バラバラな成分が、一つのビーカーの中でかき混ぜられ、不思議な平衡を保っている。
この時間が、ずっと続けばいいのに。
本気でそう願い始めていた。
5.ろ過された結末
しかし、化学反応には必ず終わりがある。
夏休みが始まる直前の、夕立が上がった午後。
Nちゃんが、ついに動いた。
「M君、ちょっと……いいかな?」
彼女の顔は、熟したリンゴのように赤かった。
二人は、理科室の裏、錆びついた百葉箱がある場所へと消えていった。
残された僕らは、気まずい沈黙の中で、顕微鏡のプレパラートを整理していた。
数分後。
戻ってきたM君の顔は、いつになく強張っていた。
そして、その後を追うように戻ってきたNちゃんは、眼鏡を外して、スカートの裾でレンズを拭いていた。その肩が、微かに震えている。
「……ごめん。今は、部活のこととか、受験のこととか、そういうので精一杯だから」
M君が、僕らに聞こえるか聞こえないかの声で呟いた。
あまりにもM君らしい、誠実で、そして残酷な拒絶だった。
次の日から、女子たちは一人、また一人と部活に来なくなった。
Sちゃんも例外ではなかった。
「あ、私、やっぱり夏休みは友達と海行くから! 部活、やめるね」
軽い。あまりにも軽い別れだった。
彼女にとって、この理科室は、Nちゃんの恋を応援するための「待ち合わせ場所」に過ぎなかったのだ。
僕に向けられた笑顔も、親しげな会話も、すべては「友達の好きな人の友人」というカテゴリーへのサービスに過ぎなかった。
6.残留物(レジデュー)
気がつくと、理科室にはまた、僕ら4人だけが残されていた。
窓を開けると、またアンモニアと埃の匂いが戻ってきた。
柔軟剤の匂いは、もうどこにもしない。
「……結局、元通りだな」
S君が、新しく育て始めた結晶を見つめながら言った。
「ああ。でも、なんか、前より広い気がするな、この部屋」
A君が、誰もいない女子たちの席を見つめて呟く。
僕は、引き出しの奥に残されていた、Sちゃんが忘れていった安っぽいピンク色のヘアゴムを見つけた。

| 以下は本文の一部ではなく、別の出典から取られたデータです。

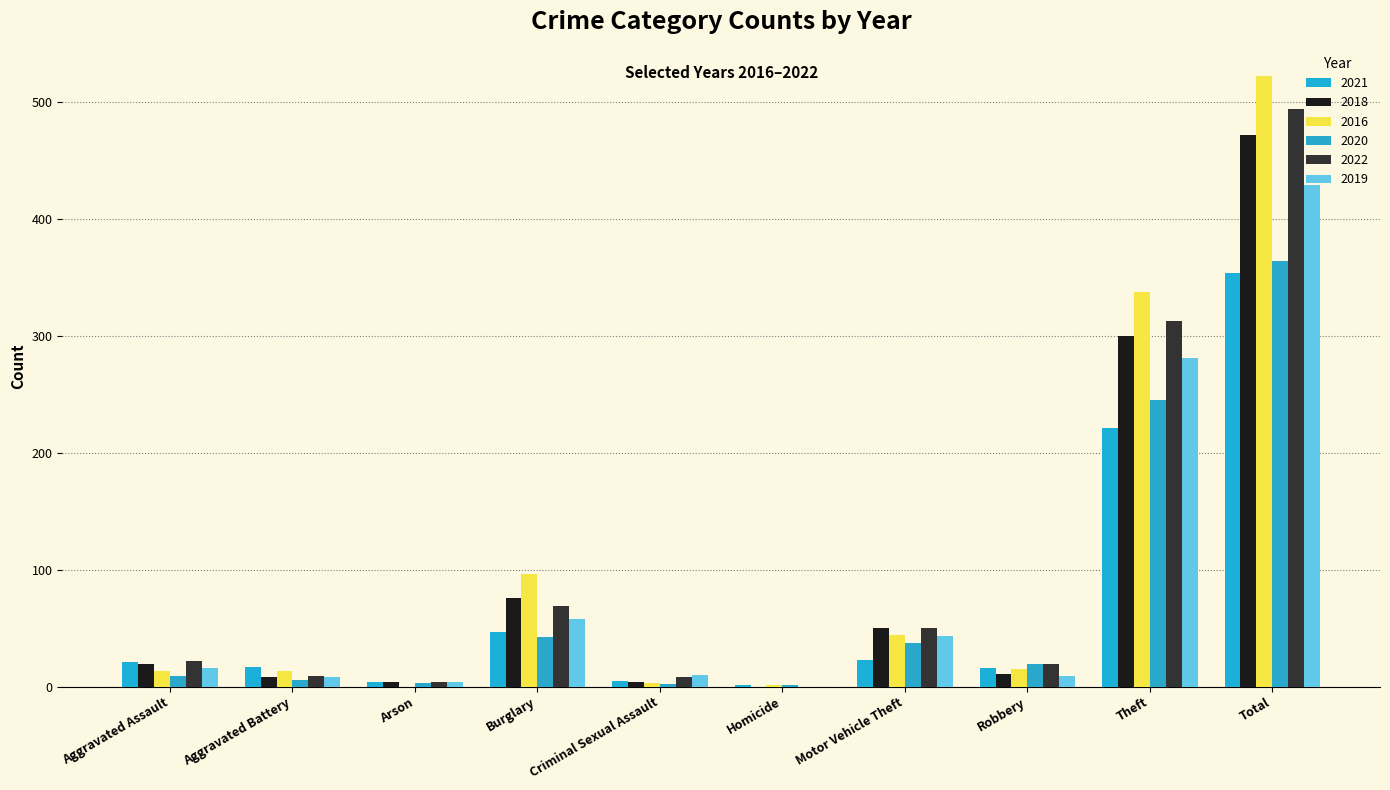

What is the value of the 2021 bar at the 9th from the left?

221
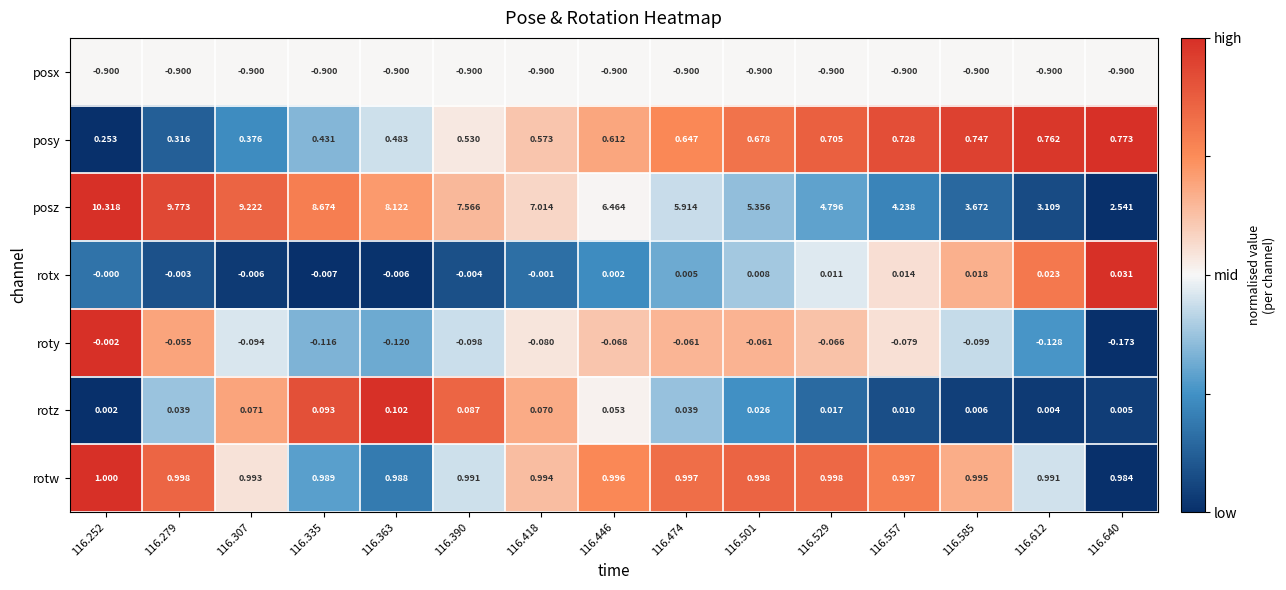

List the series in order of their peak value, highest first.

posz, rotw, posy, rotz, rotx, roty, posx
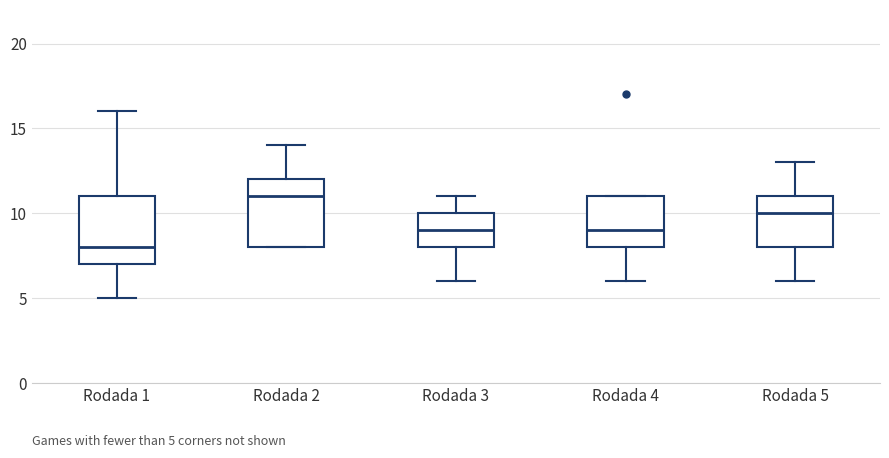

Which box has the lowest median line?

Rodada 1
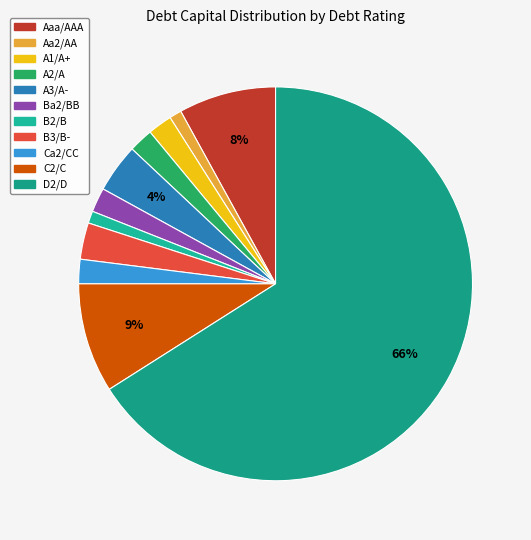

To the nearest percent, what percentage of the pie is A2/A?

2%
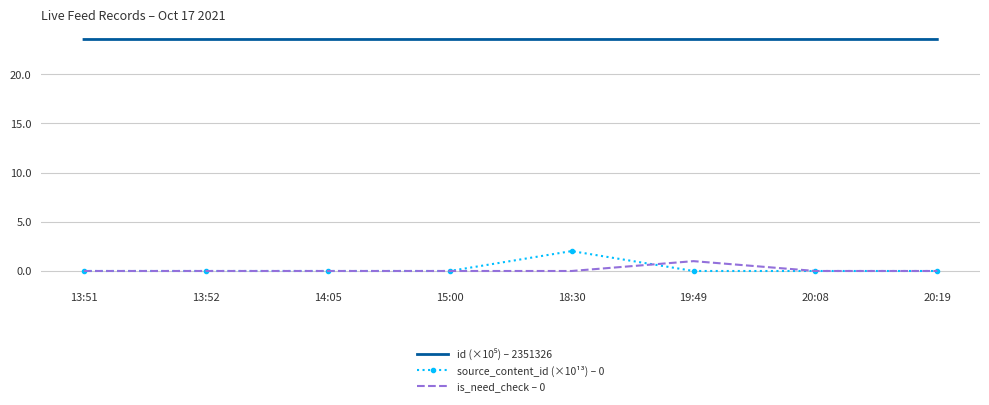

Is it true that source_content_id (×10¹³) – 0 equals 2.0 at 18:30?

True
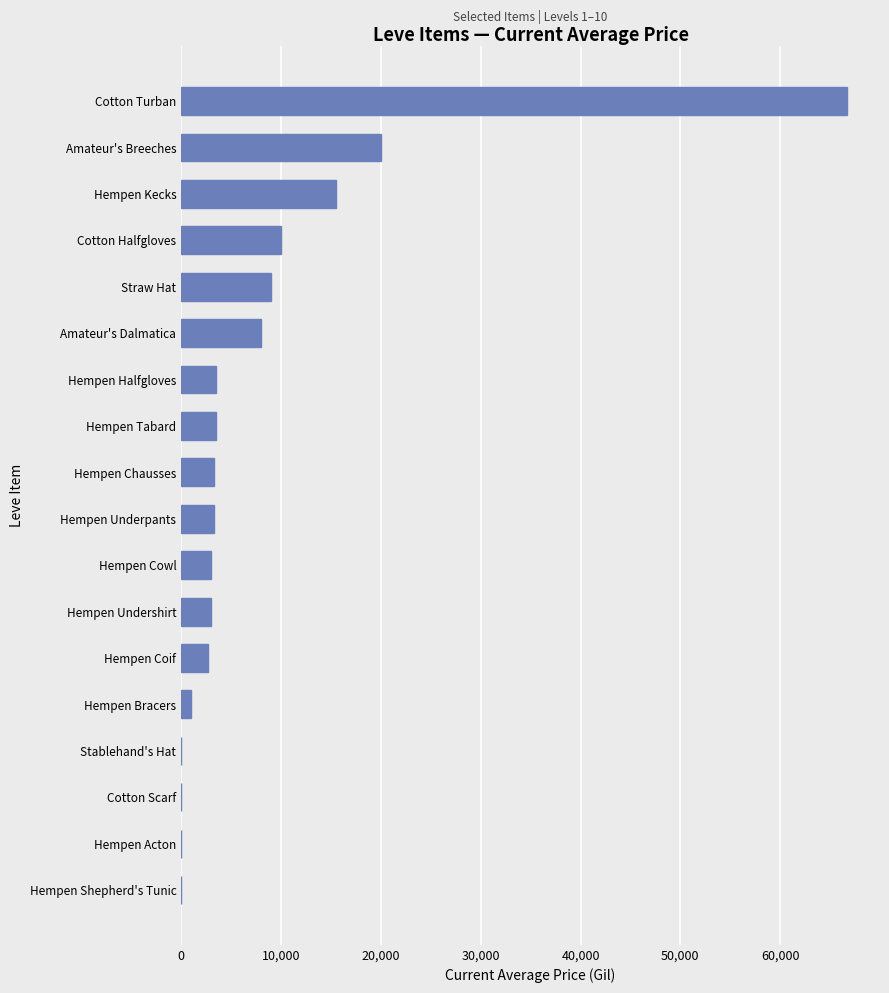

What is the greatest value displayed?

66666.7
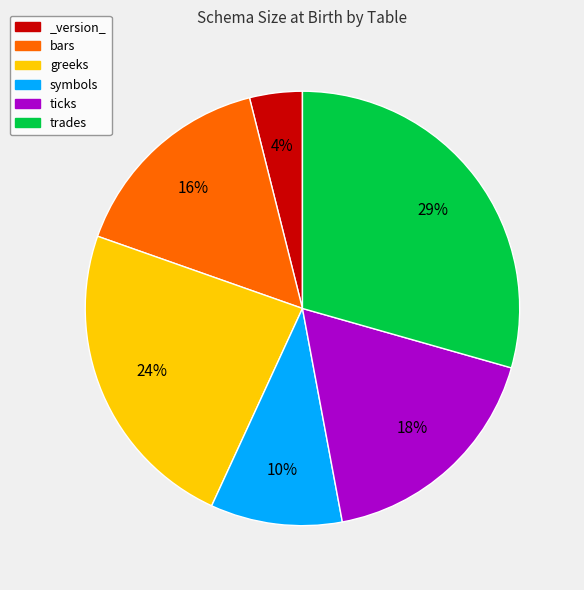

True or false: bars accounts for 28% of the total.

False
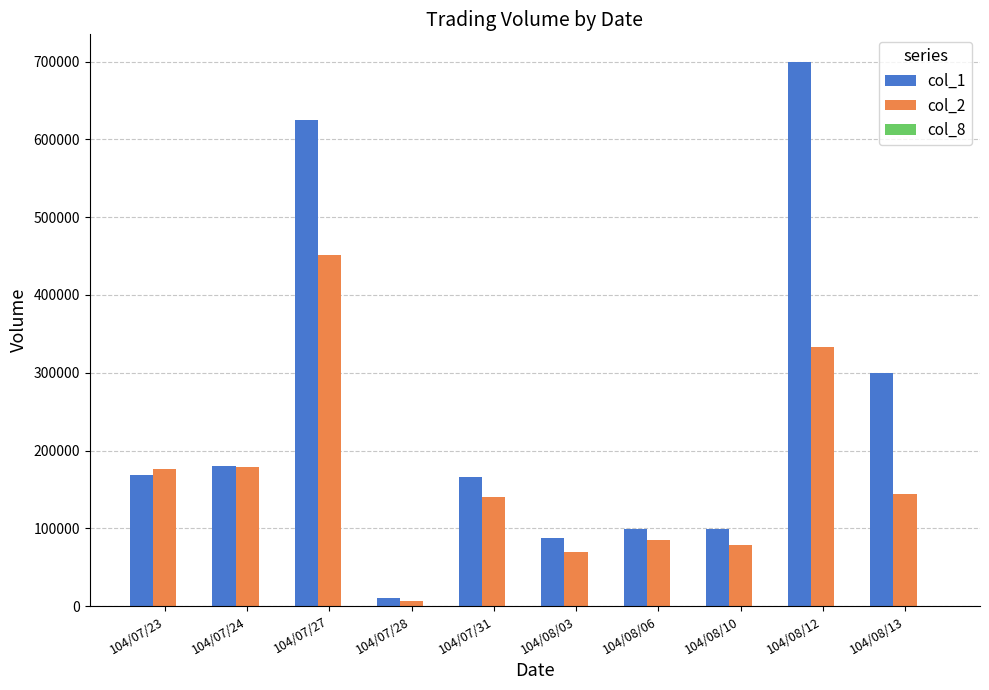

Which series has the largest total across all categories?

col_1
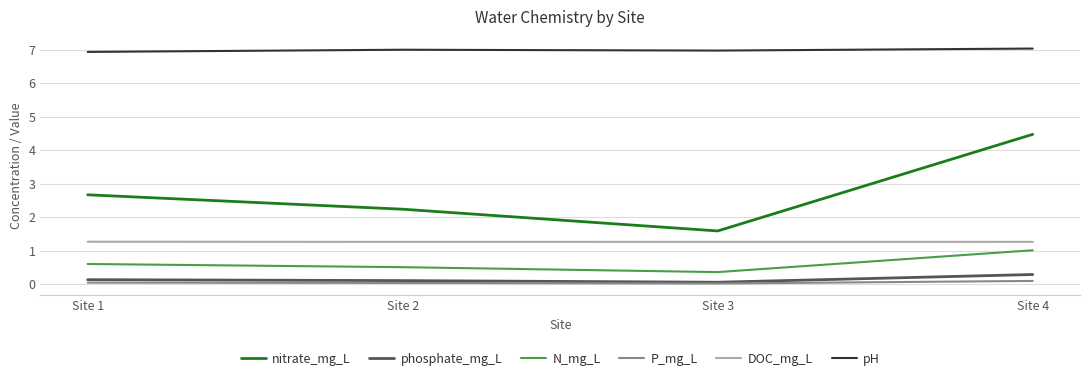

At which category is the sum across all series the highest?

Site 4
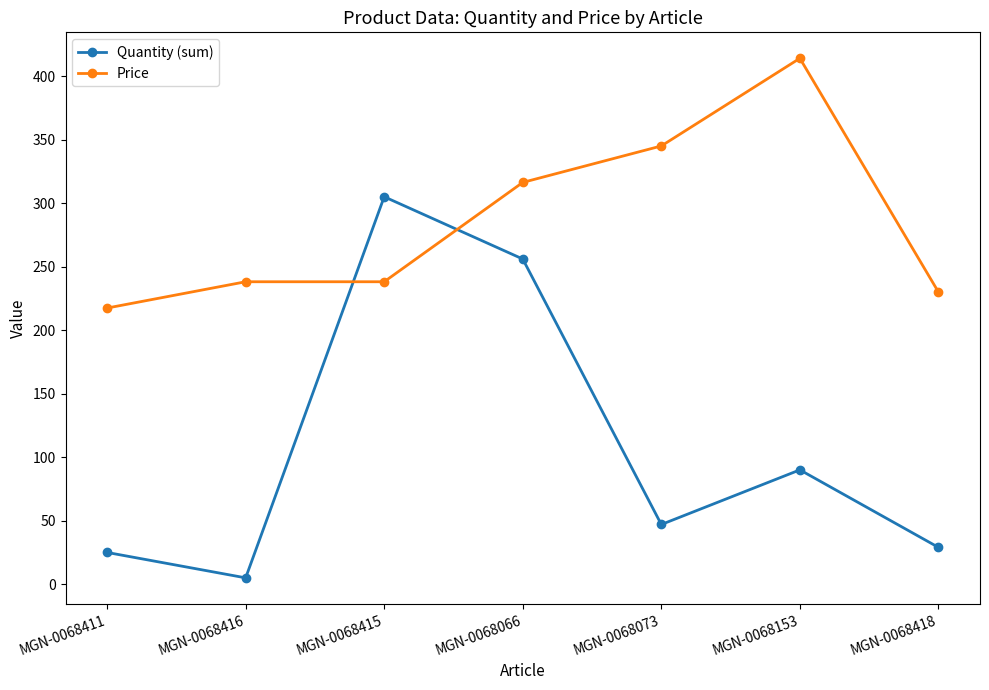

What is the greatest value displayed?

414.0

それを捨てることもできず、僕はそっと共用棚の隅に置いた。
僕らは、またビーカーでカレーを煮始めた。
でも、あの賑やかな数週間が、僕らの中に消えない変色を残していた。
何の取り柄もない僕の、眼鏡の奥の視界。
そこに一瞬だけ映り込んだ、小麦色の肌と、笑い声。
14歳の夏。
それは、飽和状態の溶液から、恋という結晶を取り出すことに失敗した、僕たちの不器用な実験記録だった。
アルコールランプを吹き消すと、白い煙が細く立ち上り、夏の高い天井に消えていった。